■ Passage provided
══════════

Policies.Exp3R module

The Drift-Detection algorithm for non-stationary bandits.

Warning

It works on Exp3 or other parametrizations of the Exp3 policy, e.g., Exp3PlusPlus.

Policies.Exp3R.VERBOSE = False

Whether to be verbose when doing the search for valid parameter \(\ell\).

Policies.Exp3R.CONSTANT_C = 1.0

The constant \(C\) used in Corollary 1 of paper [[“EXP3 with Drift Detection for the Switching Bandit Problem”, Robin Allesiardo & Raphael Feraud]](https://www.researchgate.net/profile/Allesiardo_Robin/publication/281028960_EXP3_with_Drift_Detection_for_the_Switching_Bandit_Problem/links/55d1927808aee19936fdac8e.pdf).

class Policies.Exp3R.DriftDetection_IndexPolicy(nbArms, H=None, delta=None, C=1.0, horizon=None, policy=<class 'Policies.Exp3.Exp3'>, *args, **kwargs)[source]

Bases: Policies.CD_UCB.CD_IndexPolicy

The Drift-Detection generic policy for non-stationary bandits, using a custom Drift-Detection test, for 1-dimensional exponential families.

__init__(nbArms, H=None, delta=None, C=1.0, horizon=None, policy=<class 'Policies.Exp3.Exp3'>, *args, **kwargs)[source]

New policy.

H = None

Parameter \(H\) for the Drift-Detection algorithm. Default value is \(\lceil C \sqrt{T \log(T)} \rceil\), for some constant \(C=\) C (= CONSTANT_C by default).

delta = None

Parameter \(\delta\) for the Drift-Detection algorithm. Default value is \(\sqrt{\frac{\log(T)}{K T}}\) for \(K\) arms and horizon \(T\).

proba_random_exploration

Parameter \(\gamma\) for the Exp3 algorithm.

threshold_h

Parameter \(\varepsilon\) for the Drift-Detection algorithm.

\[\varepsilon = \sqrt{\frac{K \log(\frac{1}{\delta})}{2 \gamma H}}.\]
min_number_of_pulls_to_test_change

Compute \(\Gamma_{\min}(I) := \frac{\gamma H}{K}\), the minimum number of samples we should have for all arms before testing for a change.

══════════

■ Material supplied

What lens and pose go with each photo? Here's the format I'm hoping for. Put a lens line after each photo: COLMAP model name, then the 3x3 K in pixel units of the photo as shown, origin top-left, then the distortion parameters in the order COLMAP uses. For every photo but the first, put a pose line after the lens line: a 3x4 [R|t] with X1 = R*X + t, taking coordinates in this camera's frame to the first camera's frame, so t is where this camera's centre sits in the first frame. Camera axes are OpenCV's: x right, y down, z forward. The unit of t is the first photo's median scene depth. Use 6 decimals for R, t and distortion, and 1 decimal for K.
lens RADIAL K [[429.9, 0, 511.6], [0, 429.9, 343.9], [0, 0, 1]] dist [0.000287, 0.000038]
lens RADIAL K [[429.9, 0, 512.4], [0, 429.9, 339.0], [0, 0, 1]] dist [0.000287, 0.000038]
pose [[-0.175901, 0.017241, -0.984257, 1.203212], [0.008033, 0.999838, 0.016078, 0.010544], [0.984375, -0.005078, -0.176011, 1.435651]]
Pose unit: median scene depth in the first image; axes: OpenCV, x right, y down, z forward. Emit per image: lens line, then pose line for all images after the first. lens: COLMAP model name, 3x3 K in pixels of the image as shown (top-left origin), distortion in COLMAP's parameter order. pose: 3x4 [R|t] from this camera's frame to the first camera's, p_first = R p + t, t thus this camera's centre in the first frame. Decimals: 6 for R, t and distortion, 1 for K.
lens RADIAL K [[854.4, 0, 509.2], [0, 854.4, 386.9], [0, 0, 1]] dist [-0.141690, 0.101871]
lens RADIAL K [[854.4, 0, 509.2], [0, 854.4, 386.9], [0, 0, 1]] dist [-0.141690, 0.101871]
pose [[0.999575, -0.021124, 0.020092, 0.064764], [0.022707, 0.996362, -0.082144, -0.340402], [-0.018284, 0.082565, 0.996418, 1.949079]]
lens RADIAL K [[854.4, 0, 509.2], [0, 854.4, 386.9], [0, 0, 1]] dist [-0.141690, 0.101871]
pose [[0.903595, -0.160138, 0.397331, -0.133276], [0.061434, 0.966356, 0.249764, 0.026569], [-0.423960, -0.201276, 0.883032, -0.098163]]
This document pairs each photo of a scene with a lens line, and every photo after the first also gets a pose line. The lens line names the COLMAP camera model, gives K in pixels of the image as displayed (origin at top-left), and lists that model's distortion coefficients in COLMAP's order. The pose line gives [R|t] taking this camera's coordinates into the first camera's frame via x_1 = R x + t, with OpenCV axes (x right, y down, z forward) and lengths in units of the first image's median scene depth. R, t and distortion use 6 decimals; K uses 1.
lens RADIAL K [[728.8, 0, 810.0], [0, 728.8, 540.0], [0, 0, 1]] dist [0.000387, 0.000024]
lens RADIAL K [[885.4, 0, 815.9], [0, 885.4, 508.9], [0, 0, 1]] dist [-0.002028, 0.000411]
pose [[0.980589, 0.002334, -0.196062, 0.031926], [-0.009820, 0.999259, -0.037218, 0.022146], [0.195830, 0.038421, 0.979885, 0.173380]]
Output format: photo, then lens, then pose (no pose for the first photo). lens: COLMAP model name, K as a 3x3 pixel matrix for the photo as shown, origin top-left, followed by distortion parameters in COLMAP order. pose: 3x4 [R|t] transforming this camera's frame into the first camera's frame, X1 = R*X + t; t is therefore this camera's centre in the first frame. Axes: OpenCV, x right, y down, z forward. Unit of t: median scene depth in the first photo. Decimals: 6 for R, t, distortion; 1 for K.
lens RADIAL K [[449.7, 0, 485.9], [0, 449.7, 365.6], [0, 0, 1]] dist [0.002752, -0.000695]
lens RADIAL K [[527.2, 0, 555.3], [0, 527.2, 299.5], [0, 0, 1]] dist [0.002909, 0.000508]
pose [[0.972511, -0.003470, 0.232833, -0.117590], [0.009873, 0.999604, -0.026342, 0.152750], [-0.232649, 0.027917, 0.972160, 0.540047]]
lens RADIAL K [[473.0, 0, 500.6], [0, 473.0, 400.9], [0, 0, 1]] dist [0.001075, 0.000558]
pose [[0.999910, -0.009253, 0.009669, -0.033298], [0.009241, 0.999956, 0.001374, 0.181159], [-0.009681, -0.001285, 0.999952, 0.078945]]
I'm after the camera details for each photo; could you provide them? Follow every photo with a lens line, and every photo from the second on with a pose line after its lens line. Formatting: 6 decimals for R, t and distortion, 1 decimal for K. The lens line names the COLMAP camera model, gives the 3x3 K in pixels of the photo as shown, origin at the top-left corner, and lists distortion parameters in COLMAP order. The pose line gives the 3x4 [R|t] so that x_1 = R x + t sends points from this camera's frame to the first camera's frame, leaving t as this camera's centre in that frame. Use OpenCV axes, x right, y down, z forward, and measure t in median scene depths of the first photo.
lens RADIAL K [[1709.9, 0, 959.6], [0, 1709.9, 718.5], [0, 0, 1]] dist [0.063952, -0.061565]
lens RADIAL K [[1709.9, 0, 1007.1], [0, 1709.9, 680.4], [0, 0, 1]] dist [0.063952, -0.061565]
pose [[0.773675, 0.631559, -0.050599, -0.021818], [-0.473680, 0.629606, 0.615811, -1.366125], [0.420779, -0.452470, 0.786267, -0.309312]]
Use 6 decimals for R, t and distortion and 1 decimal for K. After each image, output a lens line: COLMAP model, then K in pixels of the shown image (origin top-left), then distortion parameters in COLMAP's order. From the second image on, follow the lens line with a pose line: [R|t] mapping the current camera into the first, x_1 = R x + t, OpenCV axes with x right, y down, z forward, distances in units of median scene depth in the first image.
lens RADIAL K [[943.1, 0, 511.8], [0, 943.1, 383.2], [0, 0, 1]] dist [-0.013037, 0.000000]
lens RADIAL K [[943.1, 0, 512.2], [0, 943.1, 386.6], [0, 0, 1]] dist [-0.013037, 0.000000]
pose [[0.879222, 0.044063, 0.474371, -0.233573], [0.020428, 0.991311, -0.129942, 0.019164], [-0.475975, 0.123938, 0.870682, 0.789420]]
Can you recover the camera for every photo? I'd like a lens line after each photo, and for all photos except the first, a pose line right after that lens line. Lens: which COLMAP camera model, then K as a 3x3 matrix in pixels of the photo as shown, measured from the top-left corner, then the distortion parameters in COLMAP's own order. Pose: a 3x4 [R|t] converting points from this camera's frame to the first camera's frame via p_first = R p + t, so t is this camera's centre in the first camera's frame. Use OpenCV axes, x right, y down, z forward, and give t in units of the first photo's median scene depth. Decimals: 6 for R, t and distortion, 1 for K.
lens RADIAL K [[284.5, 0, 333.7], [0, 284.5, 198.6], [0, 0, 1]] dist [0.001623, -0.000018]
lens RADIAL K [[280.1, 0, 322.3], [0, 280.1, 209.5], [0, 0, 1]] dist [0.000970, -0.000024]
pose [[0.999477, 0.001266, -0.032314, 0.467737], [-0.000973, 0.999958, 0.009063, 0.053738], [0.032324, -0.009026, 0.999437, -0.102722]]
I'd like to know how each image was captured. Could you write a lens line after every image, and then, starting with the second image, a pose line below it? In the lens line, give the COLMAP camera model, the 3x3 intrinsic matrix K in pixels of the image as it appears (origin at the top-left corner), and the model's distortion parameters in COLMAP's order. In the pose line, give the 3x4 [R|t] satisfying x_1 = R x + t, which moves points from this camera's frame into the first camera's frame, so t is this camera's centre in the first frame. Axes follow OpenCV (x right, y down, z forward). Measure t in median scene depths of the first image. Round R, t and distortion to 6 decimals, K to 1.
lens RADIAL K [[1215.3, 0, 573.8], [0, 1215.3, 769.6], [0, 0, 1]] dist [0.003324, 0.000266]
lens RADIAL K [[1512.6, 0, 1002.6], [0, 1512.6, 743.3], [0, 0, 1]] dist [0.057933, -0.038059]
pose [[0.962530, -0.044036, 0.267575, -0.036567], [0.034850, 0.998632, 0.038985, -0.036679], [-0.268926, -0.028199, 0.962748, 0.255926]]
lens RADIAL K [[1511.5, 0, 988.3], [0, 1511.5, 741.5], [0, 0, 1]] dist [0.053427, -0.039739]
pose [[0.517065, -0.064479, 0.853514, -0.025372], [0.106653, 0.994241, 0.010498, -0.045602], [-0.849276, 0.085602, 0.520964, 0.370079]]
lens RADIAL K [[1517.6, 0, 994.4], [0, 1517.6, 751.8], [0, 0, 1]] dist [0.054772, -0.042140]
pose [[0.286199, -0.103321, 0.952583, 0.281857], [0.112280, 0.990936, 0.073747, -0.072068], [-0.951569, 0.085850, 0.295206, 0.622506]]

══════════

■ Your task
Could you write out the part of the Exp3R module documentation above that runs between "Policies.Exp3R.VERBOSE = False" and "1-dimensional exponential families.", inclusive, copying it word for word?

■ Your response
Policies.Exp3R.VERBOSE = False

Whether to be verbose when doing the search for valid parameter \(\ell\).

Policies.Exp3R.CONSTANT_C = 1.0

The constant \(C\) used in Corollary 1 of paper [[“EXP3 with Drift Detection for the Switching Bandit Problem”, Robin Allesiardo & Raphael Feraud]](https://www.researchgate.net/profile/Allesiardo_Robin/publication/281028960_EXP3_with_Drift_Detection_for_the_Switching_Bandit_Problem/links/55d1927808aee19936fdac8e.pdf).

class Policies.Exp3R.DriftDetection_IndexPolicy(nbArms, H=None, delta=None, C=1.0, horizon=None, policy=<class 'Policies.Exp3.Exp3'>, *args, **kwargs)[source]

Bases: Policies.CD_UCB.CD_IndexPolicy

The Drift-Detection generic policy for non-stationary bandits, using a custom Drift-Detection test, for 1-dimensional exponential families.